### Records for processing ###
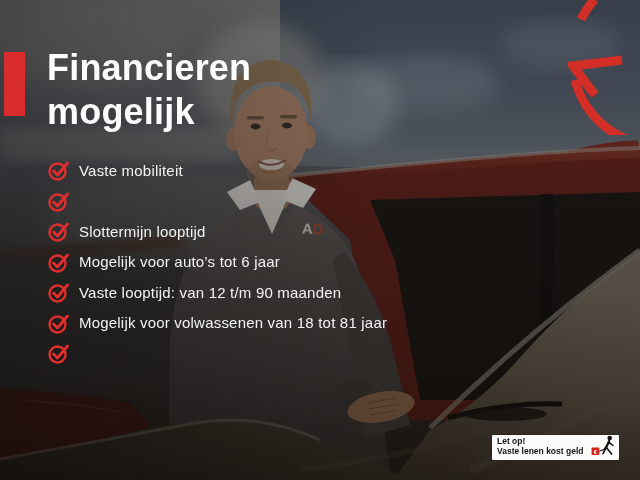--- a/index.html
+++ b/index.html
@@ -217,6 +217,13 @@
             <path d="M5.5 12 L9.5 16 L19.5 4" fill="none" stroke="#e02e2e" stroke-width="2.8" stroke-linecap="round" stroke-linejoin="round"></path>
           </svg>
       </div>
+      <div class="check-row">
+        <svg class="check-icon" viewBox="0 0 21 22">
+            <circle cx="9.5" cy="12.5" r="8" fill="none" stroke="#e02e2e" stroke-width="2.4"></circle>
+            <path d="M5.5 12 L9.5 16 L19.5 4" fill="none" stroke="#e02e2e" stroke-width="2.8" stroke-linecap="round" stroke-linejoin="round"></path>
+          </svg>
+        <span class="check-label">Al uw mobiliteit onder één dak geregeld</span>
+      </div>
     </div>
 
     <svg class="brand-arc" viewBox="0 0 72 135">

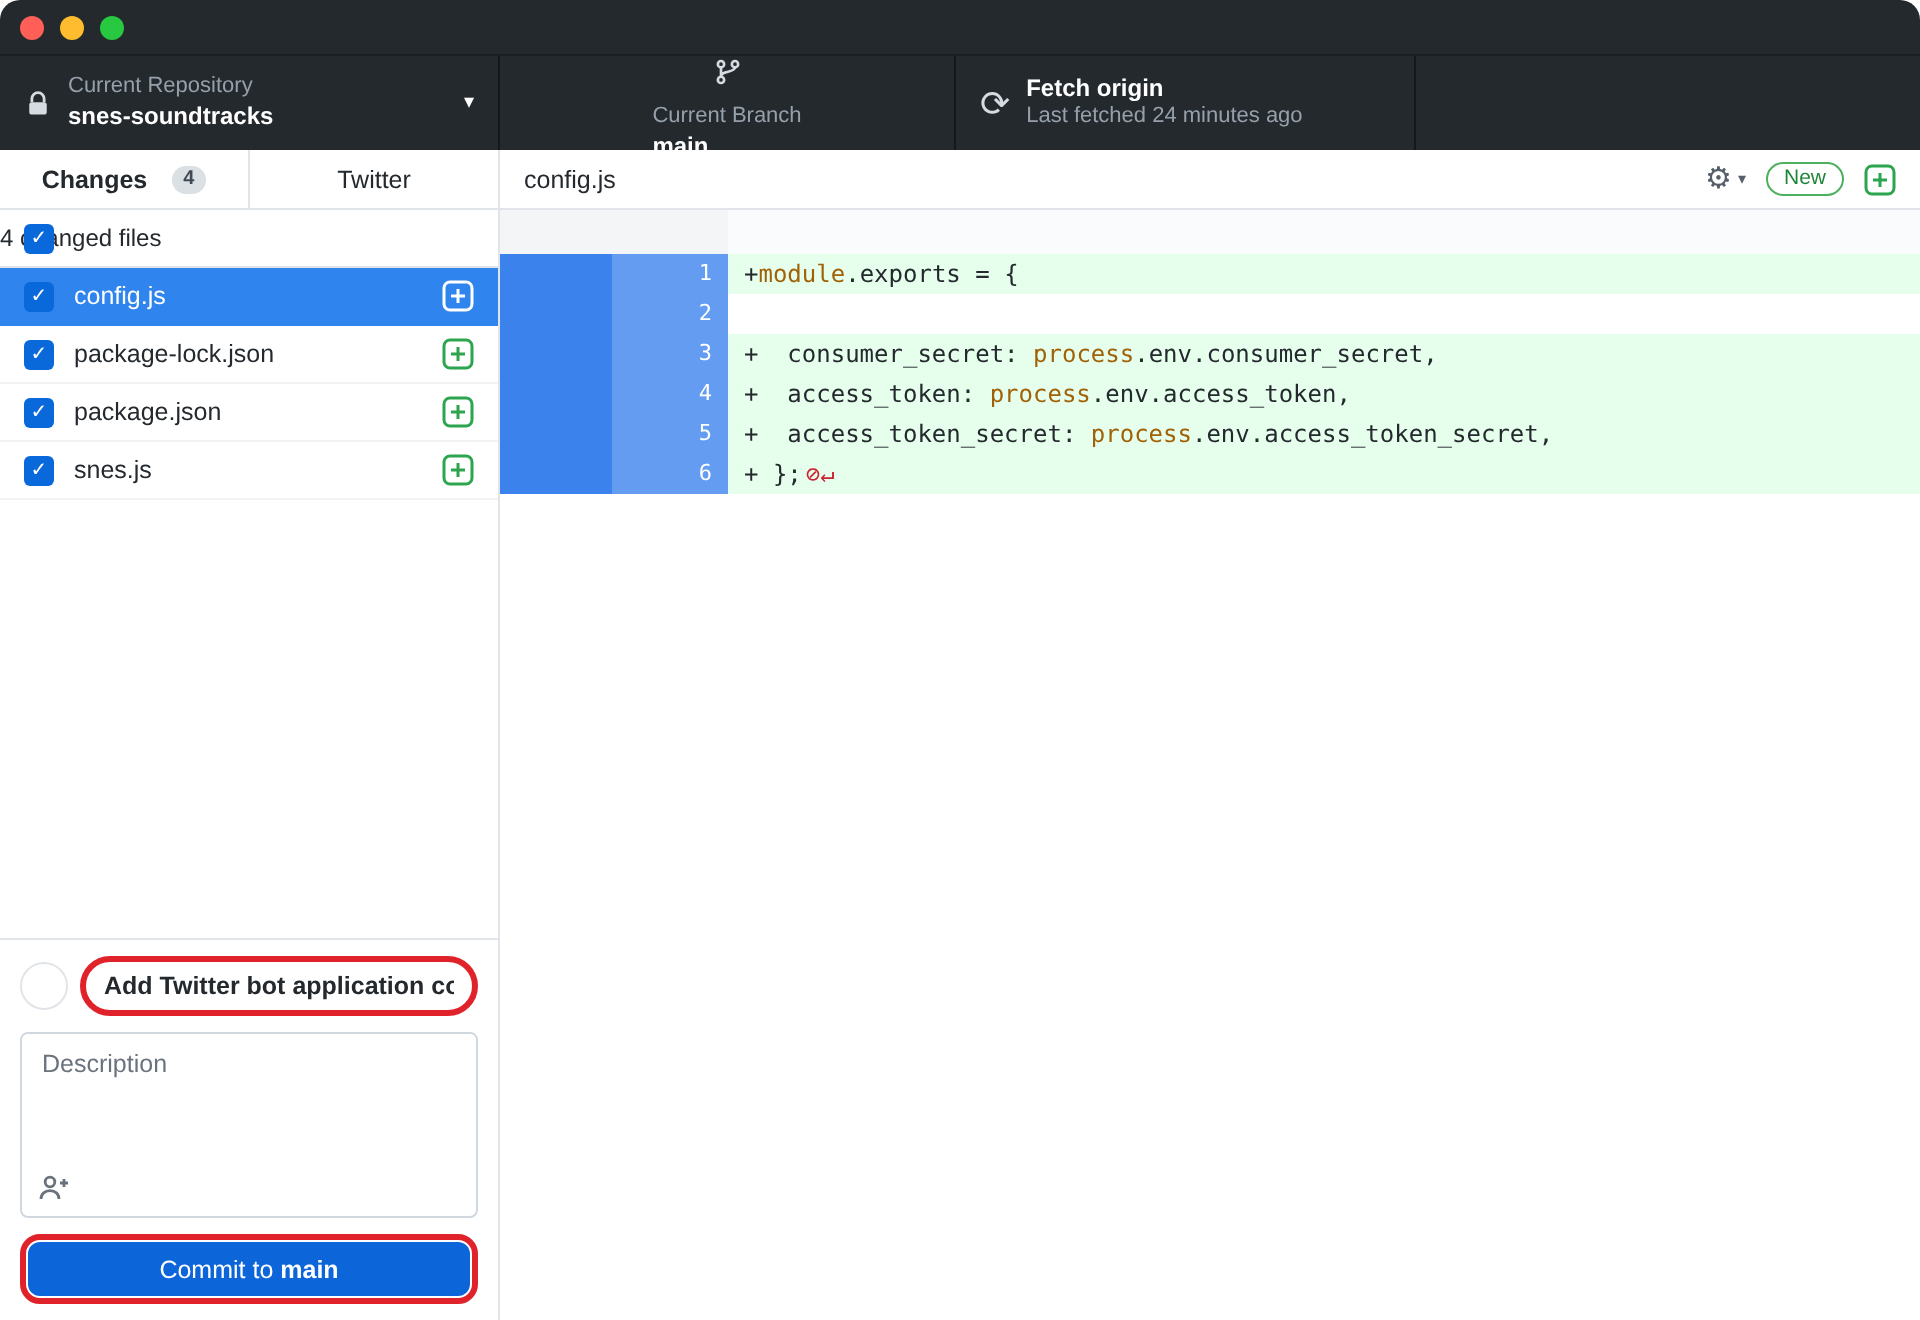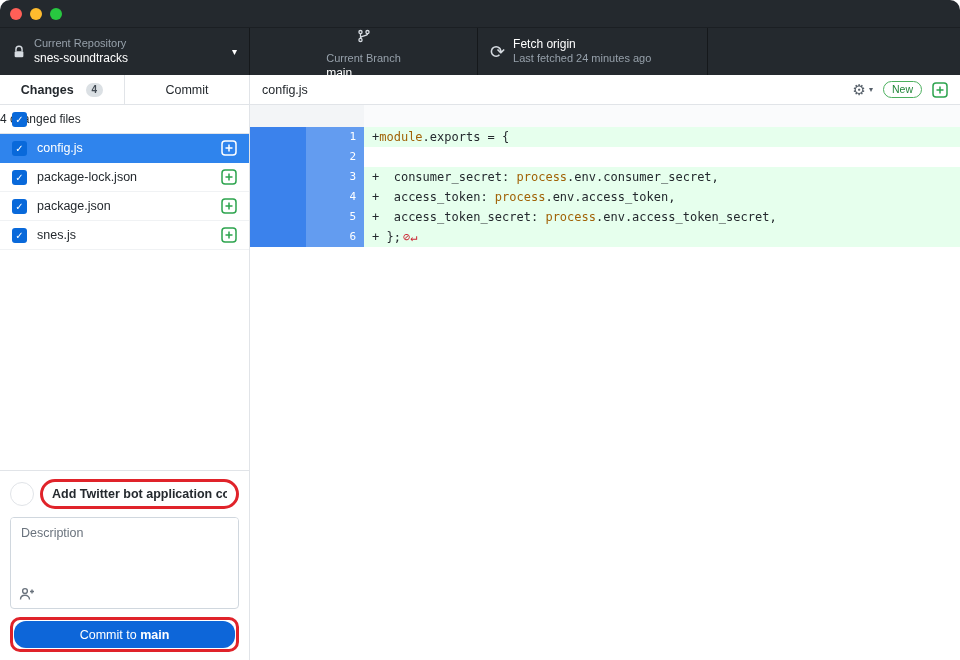--- a/index.html
+++ b/index.html
@@ -28,7 +28,7 @@
   .tb-icon { display: flex; align-items: center; color: #d6dbe1; flex: none; }
   .tb-text { display: flex; flex-direction: column; line-height: 1.25; min-width: 0; }
   .tb-label { font-size: 11px; color: #96a0aa; }
-  .tb-value { font-size: 12px; font-weight: 400; color: #ffffff; white-space: nowrap; }
+  .tb-value { font-size: 12px; font-weight: 700; color: #ffffff; white-space: nowrap; }
   .tb-sub { font-size: 11px; color: #96a0aa; white-space: nowrap; }
   .chevron { margin-left: auto; color: #ffffff; font-size: 10px; }
   .sync-glyph { font-size: 18px; color: #d6dbe1; line-height: 1; }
###
◆ **Problem**:
Starting from the first line of the entries above, print each line exactly until the line containing "flex; align-items: center;" has been printed, and skip the pictures.

◆ **Task result**:
--- a/index.html
+++ b/index.html
@@ -217,6 +217,13 @@
             <path d="M5.5 12 L9.5 16 L19.5 4" fill="none" stroke="#e02e2e" stroke-width="2.8" stroke-linecap="round" stroke-linejoin="round"></path>
           </svg>
       </div>
+      <div class="check-row">
+        <svg class="check-icon" viewBox="0 0 21 22">
+            <circle cx="9.5" cy="12.5" r="8" fill="none" stroke="#e02e2e" stroke-width="2.4"></circle>
+            <path d="M5.5 12 L9.5 16 L19.5 4" fill="none" stroke="#e02e2e" stroke-width="2.8" stroke-linecap="round" stroke-linejoin="round"></path>
+          </svg>
+        <span class="check-label">Al uw mobiliteit onder één dak geregeld</span>
+      </div>
     </div>
 
     <svg class="brand-arc" viewBox="0 0 72 135">

--- a/index.html
+++ b/index.html
@@ -28,7 +28,7 @@
   .tb-icon { display: flex; align-items: center; color: #d6dbe1; flex: none; }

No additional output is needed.